Apesar da persistente crise da água, não vejo campanhas de racionalização de seu uso; apenas racionamento disfarçado. Carros de concessionárias de água andaram pelo meu bairro com mensagens sobre o tema, focadas no custo do consumo e em algumas medidas de economia, como conserto de vazamentos. Às vezes é bom lembrar o óbvio.
No meu prédio, fomos à caça do pinga-pinga nos apartamentos, testamos vazamentos e perdas no sistema de abastecimento, fizemos campanha com divulgação física e eletrônica. O consumo não baixou. Próxima etapa: checar o hidrômetro, fazer captação de água de chuva.
Em casa, troquei as descargas por descargas econômicas, com dois botões: um para 3 litros e outro para 6 litros. Mas não me lembro de ter acionado a descarga plena alguma vez.
Para quem não quiser ou não puder trocar a caixa de descarga, uma opção é colocar no reservatório um ou dois tijolos (do tipo compacto, nada de lajota de oito furos), o que reduzirá o volume de cada descarga em volume equivalente ao do(s) tijolo(s), sem reduzir sua eficiência.
Tenho me divertido bastante testando uma alternativa mais radical: dispensar o uso da descarga. Isso mesmo. E você também pode fazer isso, desde que não dispense o banho.
Para tanto, bastam uma bacia e um balde. Tome seu banho em pé, com os dois pés dentro da bacia. Um banho rápido – do tipo fecho-a-torneira-enquanto-ensaboo-e-não-enrolo-no-enxágue – requer de seis a oito litros. No verão, isso dá por baixo uns 15 litros por pessoa por dia, que podem ser usados para a descarga, na gulosa máquina de lavar, na lavagem do piso ou do carro.
Meu prédio é de tamanho médio: são só 30 apartamentos. Com uma média de duas pessoas por unidade, seriam 30 litros poupados ao dia, 900 por mês. Para o prédio todo, 27 m3 por mês, quase uma piscina olímpica por ano.
Quem diria que isso tudo caberia numa bacia, não? Faça as contas para o seu prédio, sua rua, seu bairro, sua cidade. Quanto não teria sido economizado nos últimos dez anos… Quanto não se economizará nos próximos 30 anos…
Sofisticando a coisa
Você poderia ainda separar a água acumulada até o momento de se ensaboar daquela resultante do enxágue. A primeira é bem mais apresentável que a segunda e serve para tudo o que citei acima e ainda para regar plantas (a não ser que alguém na casa use cremes corporais à base de plutônio, arsênio ou herbicidas).
Vale combinar que o xixi não vai para a bacia, mesmo que a água se destine à descarga.
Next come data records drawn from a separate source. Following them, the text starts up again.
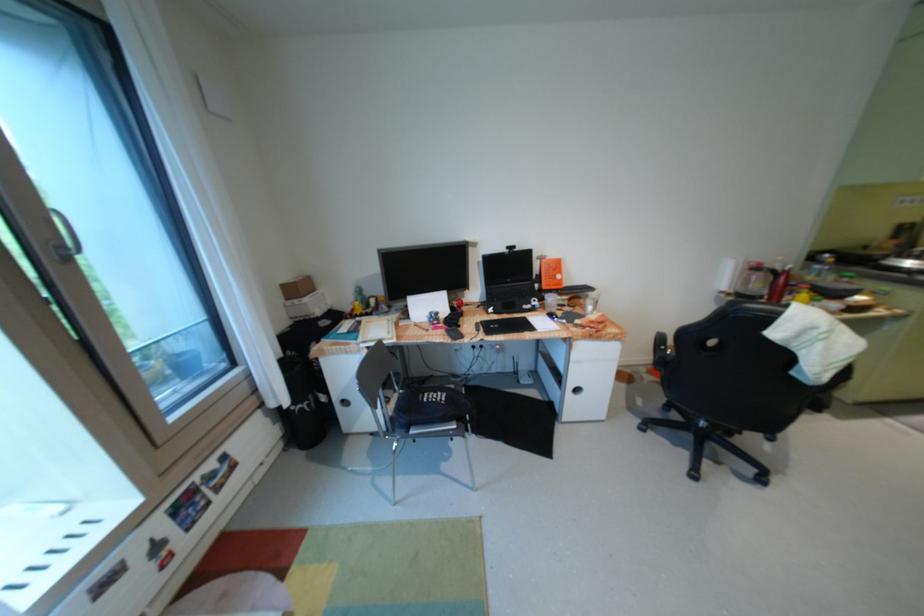
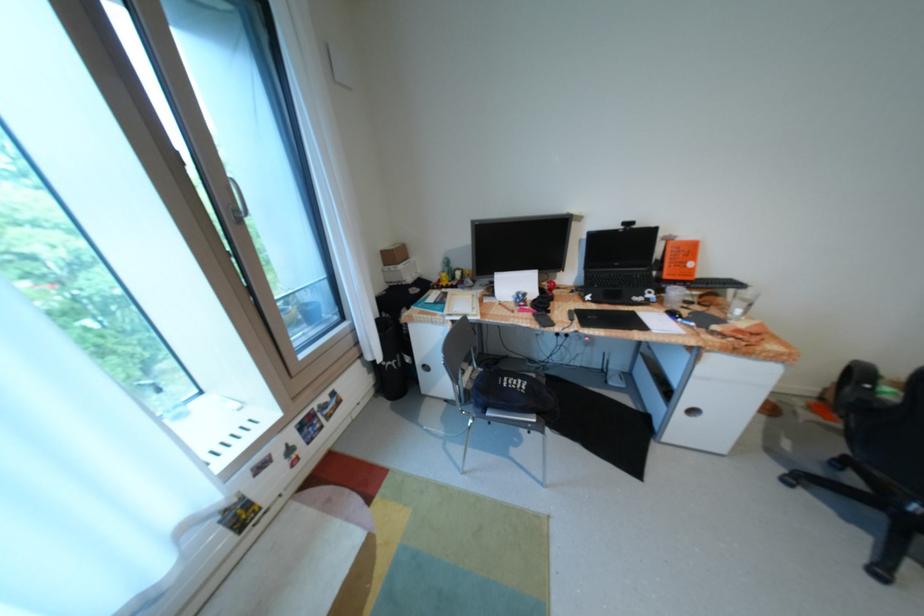
Where in the second image is the point corresponding to point 312,405 from the first image?

(402, 363)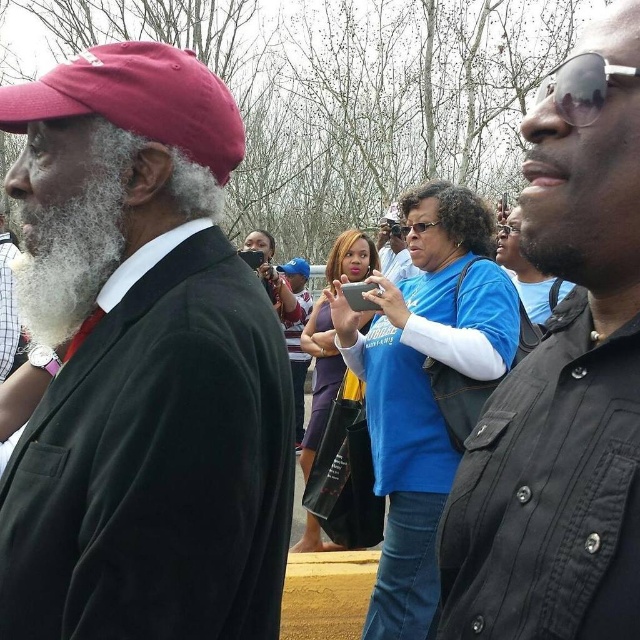
Question: Is black matte shirt at right smaller than black plastic sunglasses at center?

Choices:
 (A) no
 (B) yes

Answer: (B)

Question: Which of these objects is positioned closest to the blue fabric shirt at center?

Choices:
 (A) black plastic sunglasses at center
 (B) matte red cap at left
 (C) blue fabric baseball cap at center

Answer: (A)

Question: Where is black matte shirt at right located in relation to matte black shirt at right in the image?

Choices:
 (A) right
 (B) left

Answer: (B)

Question: Among these points, which one is nearest to the camera?

Choices:
 (A) (592, 118)
 (B) (602, 72)
 (C) (136, 394)
 (D) (422, 228)

Answer: (B)

Question: Among these objects, which one is nearest to the camera?

Choices:
 (A) matte red cap at left
 (B) black plastic sunglasses at center

Answer: (A)

Question: Does matte black shirt at right have a greater width compared to blue fabric baseball cap at center?

Choices:
 (A) yes
 (B) no

Answer: (A)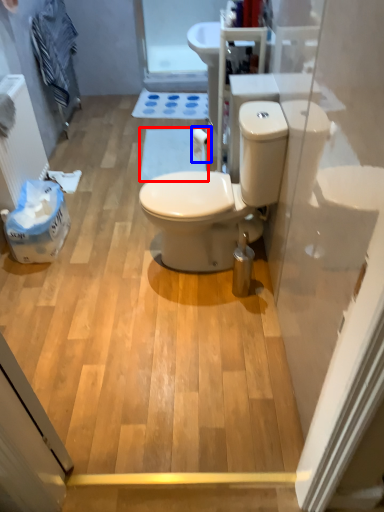
Question: Which of the following is the farthest to the observer, bath mat (highlighted by a red box) or toilet paper (highlighted by a blue box)?

Choices:
 (A) bath mat
 (B) toilet paper

Answer: (A)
Afinal você não sabe exatamente quando isso vai acontecer e quer apenas poupar água e não fazer experimentos sobre fermentação da ureia, mesmo fortemente diluída.
Seria mais simples se a captação de água de chuva já estivesse funcionando, se a descarga já funcionasse com água de reuso (que viesse via encanamento e não via balde) e se cada apartamento tivesse um hidrômetro.
Mas o prédio é da década de 1950, e tudo isso exige obras, adaptações, tem custos que devem ser discutidos e aprovados em assembleia etc. Com água barata, a proposta dificilmente passará. Mas isso vai passar. O custo da água vai subir muito, e sua qualidade baixar, idem.
Água potável como penico
Corte rápido para os anos 90, talvez 1991 ou 1992. Na televisão brasileira, um famoso entrevistador interrompe o conjunto musical com um gesto e inicia com má vontade o massacre de seu entrevistado, um desafortunado engenheiro que defendia uma tese simples e racional: novas edificações, a partir de certa superfície construída, deveriam possuir sistemas de captação de água de chuva e de reutilização de água.
Em edificações já existentes, também a partir de certa área, se deveria fazer o possível para atingir os mesmos objetivos. Tudo isso era apresentado como estratégia para controle de inundações urbanas, sendo a economia de água um mero bônus. Haveria estímulo fiscal e outros mimos.
O bem-intencionado e bem documentado engenheiro não teve a menor chance. Chuva, inundação e privada foram ganchos para piadas previsíveis, e os códigos urbanos ficaram como estavam. Foi há mais de uma geração. E continuamos usando água potável como penico.